Encrypted Traffic Analysis: Mitigating Against The Risk Of Encryption

By   Simon Mullis
Chief Technology Officer , Venari Security | Aug 22, 2022 05:36 am PST

All global organisations are now responsible for preserving and maintaining the privacy of clients, employees and other forms of business-critical data. Governments and regulators are also mandating organisations to implement best-practice encryption, with financial ramifications for data leaks. This has subsequently driven a massive uptake in end-to-end encryption to ensure compliance and the support of customer data privacy while in transit and at rest.  

TLS 1.3 – the current standard that ensures strongly encrypted communications – is now widely by 62% of the top 1,000 internet websites. Nevertheless, some aspects of applying strong encryption are poorly understood – and this is becoming a growing issue for security teams. 

Data is put at risk when organisations have an inadequate configuration of encryption protocols. However, in many cases, companies in highly regulated industries do not have a full view of what is or isn’t encrypted and whether they meet the standards set by regulators and governments. This is sometimes due to legacy infrastructure, but it is often because nobody ‘owns’ encryption within an enterprise. Therefore, ultimately no one ends up as accountable.  

Encrypted communications challenge many organisations, even those implementing strong encryption standards across the board. The sheer volume of encrypted traffic they must contend with makes it impossible for security teams to gain visibility through decryption alone. Instead, we need to find new ways to analyse and understand this traffic, as organisations cannot mitigate the cyber risk in the areas of their network they can’t see.  

Reducing the risk of encrypted traffic 

We are increasingly seeing attackers that breach an organisation’s perimeter hide malicious activity within legitimate encrypted network traffic. This introduces a substantial blind spot for security teams. In the first three quarters of 2021 alone, attacks over encrypted channels increased by 314% from the previous year. These attacks aren’t cutting edge, but the lack of visibility into encrypted traffic gives intruders free licence to operate on private networks. So, active decryption and inspection could be the answer. However, significant costs and complexity are created by trying to decrypt vast traffic volumes and modern-day encryption protocols use Perfect Forward Secrecy, which forces strong encryption between the client and server. 

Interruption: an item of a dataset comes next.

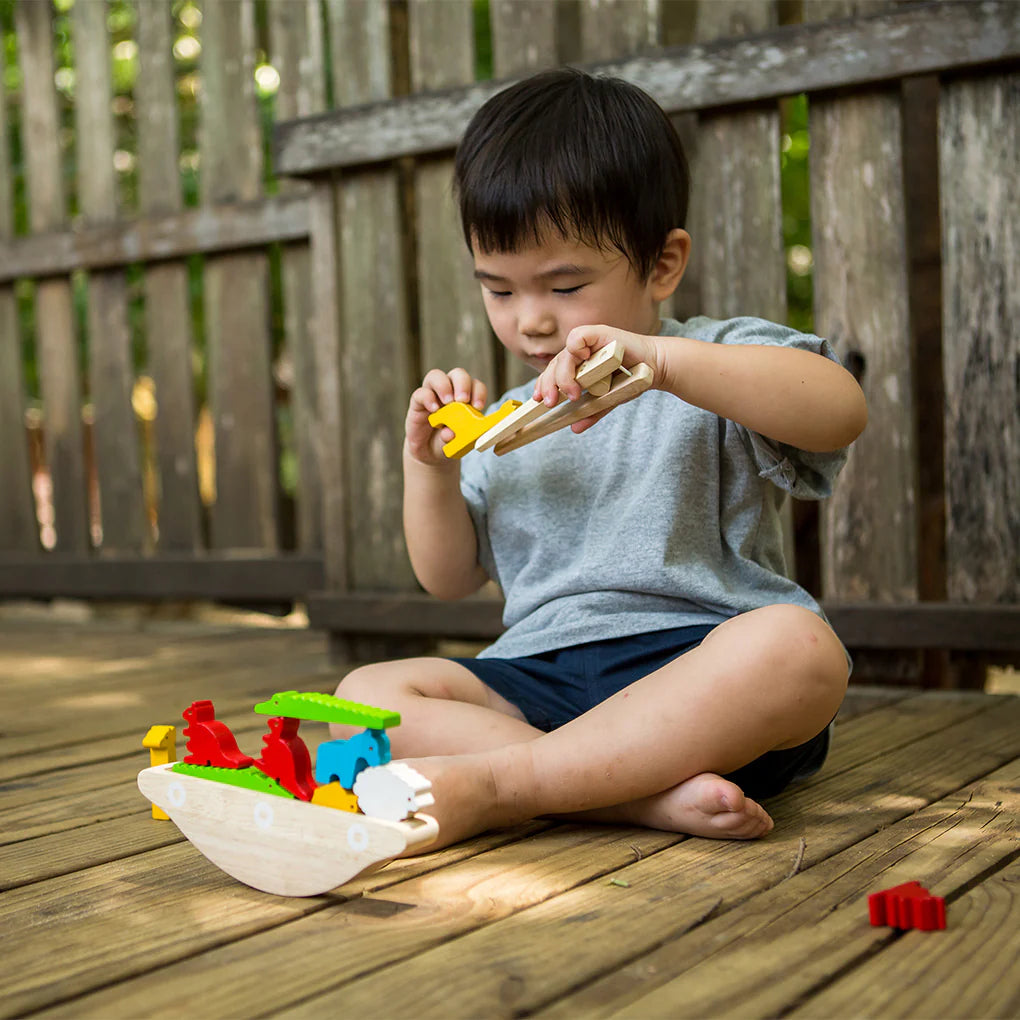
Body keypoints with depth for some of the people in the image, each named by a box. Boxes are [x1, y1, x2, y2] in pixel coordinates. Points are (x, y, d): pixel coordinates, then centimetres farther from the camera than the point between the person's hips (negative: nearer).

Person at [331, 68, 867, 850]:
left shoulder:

Attackers now use encrypted communications to hide, breach organisations and laterally move around once a beachhead has been established. The challenge now is how to spot suspicious encrypted communications within the enterprise.    

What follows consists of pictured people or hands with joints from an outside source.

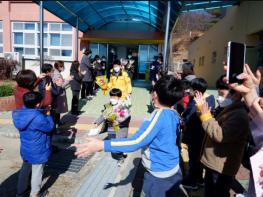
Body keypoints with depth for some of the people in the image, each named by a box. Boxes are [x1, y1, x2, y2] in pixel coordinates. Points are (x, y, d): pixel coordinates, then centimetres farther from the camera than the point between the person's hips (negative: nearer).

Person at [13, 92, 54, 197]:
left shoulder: (19, 113, -7)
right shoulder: (38, 118, -32)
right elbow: (50, 127, -16)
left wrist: (43, 112, -1)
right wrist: (48, 115, -4)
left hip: (25, 149, 7)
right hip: (37, 151, -7)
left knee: (25, 169, 25)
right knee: (37, 172, 13)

The only way organisations can hope to reduce this risk is if they can measure and understand the encrypted communication on the network traffic without relying on decryption. To achieve this, security teams need to shift their approach towards a deeper analysis of encrypted communications, guaranteeing greater certainty about what is happening within encrypted traffic flows.  

Encrypted Traffic Analysis (ETA) is an emerging method of identifying and detecting suspicious or anomalous behaviour hidden in encrypted traffic without decryption. It uses a combination of artificial intelligence, machine learning, and behavioural analytics to analyse encrypted traffic without decryption. It ultimately improves encrypted network traffic visibility while causing no impact on latency or privacy infringement. It also understands the behaviour of traffic across networks and provides alerts in near real-time, allowing security teams to react immediately rather than after the fact. This significantly increases the rate at which suspicious activity can be identified in encrypted traffic, thereby reducing business risk.  

The network visibility gained by employing an ETA platform can also help organisations to ensure that their encrypted estate is as secure as they intend. Many organisations will use static analysis to understand the certificate, but this approach does not provide critical information required on what is actively negotiated and used for the individual sessions. 

Learning to measure and mitigate  

There is no immediate solution to entirely protecting the privacy of our data. However, the shift to using best practices and strong encryption will most definitely play a crucial role in minimising employee and customer risk of enterprise data breaches.  

Visibility is a virtue in this new encrypted world, so organisations must start to implement a ‘measure and mitigate’ approach rather than one of ‘detect and decrypt’. Thus, this will allow enterprises to understand what is happening at this present time and better detect activity on their encrypted networks.